Netanyahu has a “three no’s” mantra: no Palestinian state, no return from the Golan Heights to Syria, and no discussion of the future status of Jerusalem.
- Although he opposes most peace agreements with the Palestinians, Netanyahu signed the Wye River accords in 1998 with Yasser Arafat, then president of the Palestinian National Authority.
- Netanyahu resigned his post as foreign minister in August 2005, to protest Sharon’s plan to disengage from Gaza, which is part of Palestinian territory.
- For critics such as Yuval Diskin, the former head of Israel’s domestic intelligence organization, Netanyahu has an exaggerated sense of entitlement. Diskin once said: “In my opinion there is a mixture of ideology, a deep feeling that he is a prince of an elite Jerusalem ‘royal family’, alongside the insecure and with a deep fear of taking responsibility. ”
- For supporters, he is a strong spokesperson for Israel, willing to tell the public uncomfortable truths and able to resist enemies.
Status of Jerusalem
- Obama Critic: Netanyahu’s relationship with former US President Barack Obama has been called “icy”, as Obama has on occasion criticized the continued expansion of illegal Israeli settlements on occupied Palestinian land.
- “We will continue to build in Jerusalem and in all places that are on the map of Israel’s strategic interests,” Netanyahu said.
- Resetting Trump: The election of Donald trump was warmly greeted by Netanyahu.
- After eight difficult years in US-Israel relations under Obama, their Meet in Washington, DC was intended to signal a “reset” in relations between the two.
- On December 6, Trump broke with decades of American politics and ad that the United States officially recognize Jerusalem as the capital of Israel and begin the process of moving its embassy to the city.
- Netanyahu hailed the move and said it was “a historic day” for Israel. Jerusalem “Has been the capital of Israel for almost 70 years,” he said in a statement.
- Biden call: A delay in Biden’s first phone call to Israeli prime minister raised speculation the Democratic president was signaling his discontent over Netanyahu’s close ties to former President Donald Trump, who called the right-wing leader two days later his inauguration in 2017.
- Netanyahu acknowledged differences with Biden on Iranian and Palestinian issues, but said the two have a strong working relationship.
- Netanyahu could find the two-country alliance tested if Washington restores US participation in the Iran nuclear deal, from which Trump has withdrawn, and opposes Israeli settlement building on occupied land where Palestinians seek to become. a state.
- During his first stint as prime minister, Netanyahu addressed the US Congress, telling lawmakers “time is running out” to deal with Iran. “The deadline for achieving this goal is extremely close,” he said.
- Bibi does not believe that the leaders of the Islamic Republic are necessarily rational actors and has said that Iran poses an “existential threat” to Israel. He has threatened unilateral military action against Iran on several occasions.
- “As long as I am prime minister, Iran will not have an atomic bomb,” he said in 2013. “If there is no other way, Israel is ready to act [with force]. “
- Netanyahu was indicted in 2019 in long-standing cases involving gifts from millionaire friends and allegedly soliciting regulatory favors from media moguls in return for favorable coverage.

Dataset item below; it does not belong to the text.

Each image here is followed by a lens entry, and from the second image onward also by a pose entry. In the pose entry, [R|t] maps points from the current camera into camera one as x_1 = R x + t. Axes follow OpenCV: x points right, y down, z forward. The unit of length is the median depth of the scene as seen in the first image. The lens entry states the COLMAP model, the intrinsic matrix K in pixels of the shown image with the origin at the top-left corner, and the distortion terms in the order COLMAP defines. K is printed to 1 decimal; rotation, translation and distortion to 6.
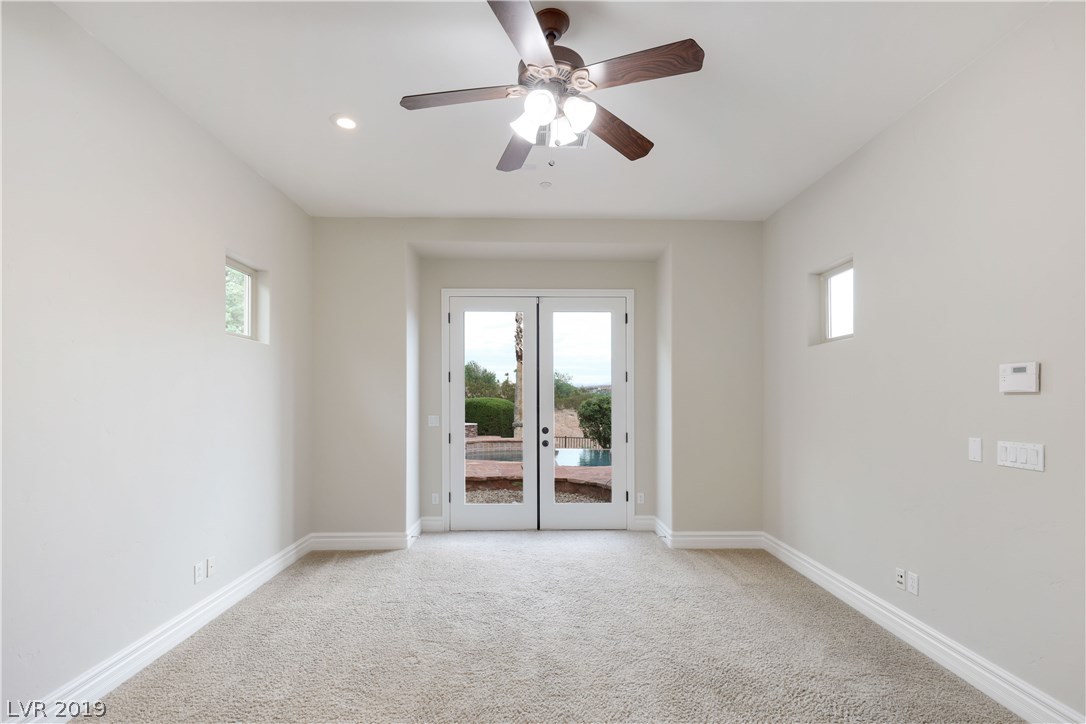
lens RADIAL K [[493.6, 0, 562.4], [0, 493.6, 391.7], [0, 0, 1]] dist [0.001644, 0.000487]
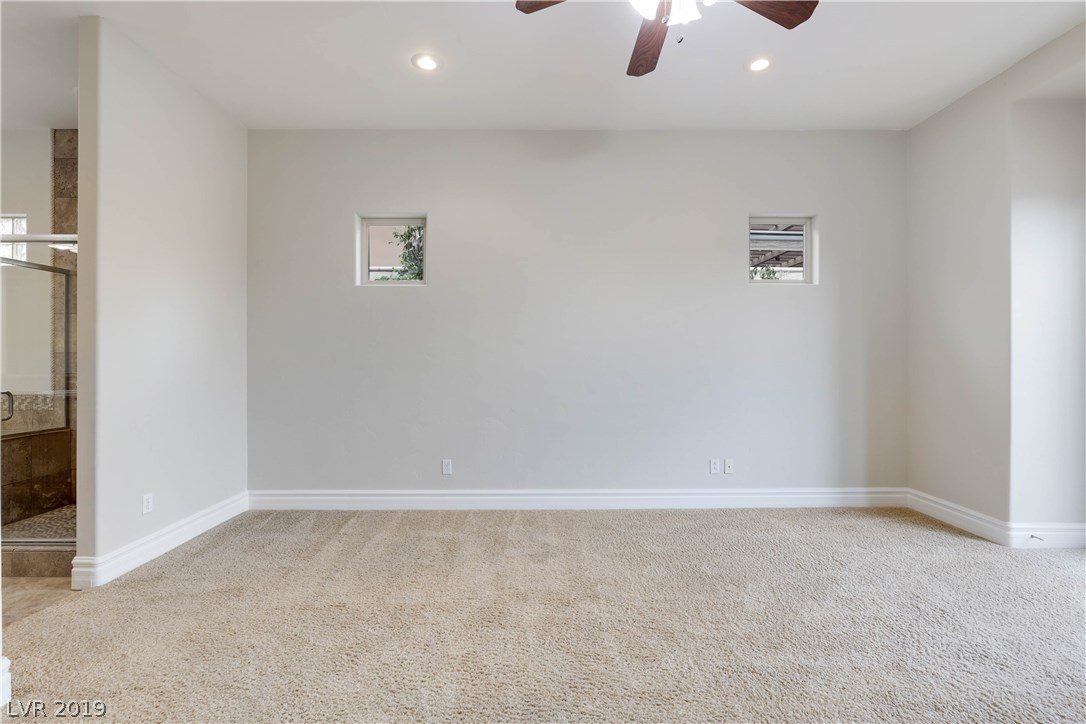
lens RADIAL K [[493.6, 0, 546.7], [0, 493.6, 361.7], [0, 0, 1]] dist [0.001644, 0.000487]
pose [[-0.009818, 0.006535, -0.999930, 0.473854], [0.013582, 0.999887, 0.006401, 0.054253], [0.999860, -0.013518, -0.009905, 0.445168]]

- The charges against him were at the heart of three elections in which no clear winner emerged.
- Netanyahu pleaded not guilty before a panel of three judges in a heavily guarded Jerusalem district court.
- The court ruled that trial evidence will be heard after the election, starting April 5.
- Netanyahu, who turned Israel’s global vaccine rollout into a showcase for his campaign in the country’s fourth national poll in two years, won victory over COVID-19 by making Israel a “vaccine nation.”
- About half of the population has been vaccinated at a rate that has drawn praise from the international community for Netanyahu, but also calls on Israel to do more to ensure Palestinians in the territories it occupies receive vaccines.
- Political opponents have said he mismanaged the pandemic from the start, stressing the need for three national lockdowns and accusing him of turning a blind eye to violators within the ultra-Orthodox community that provides a power base for its main coalition partners.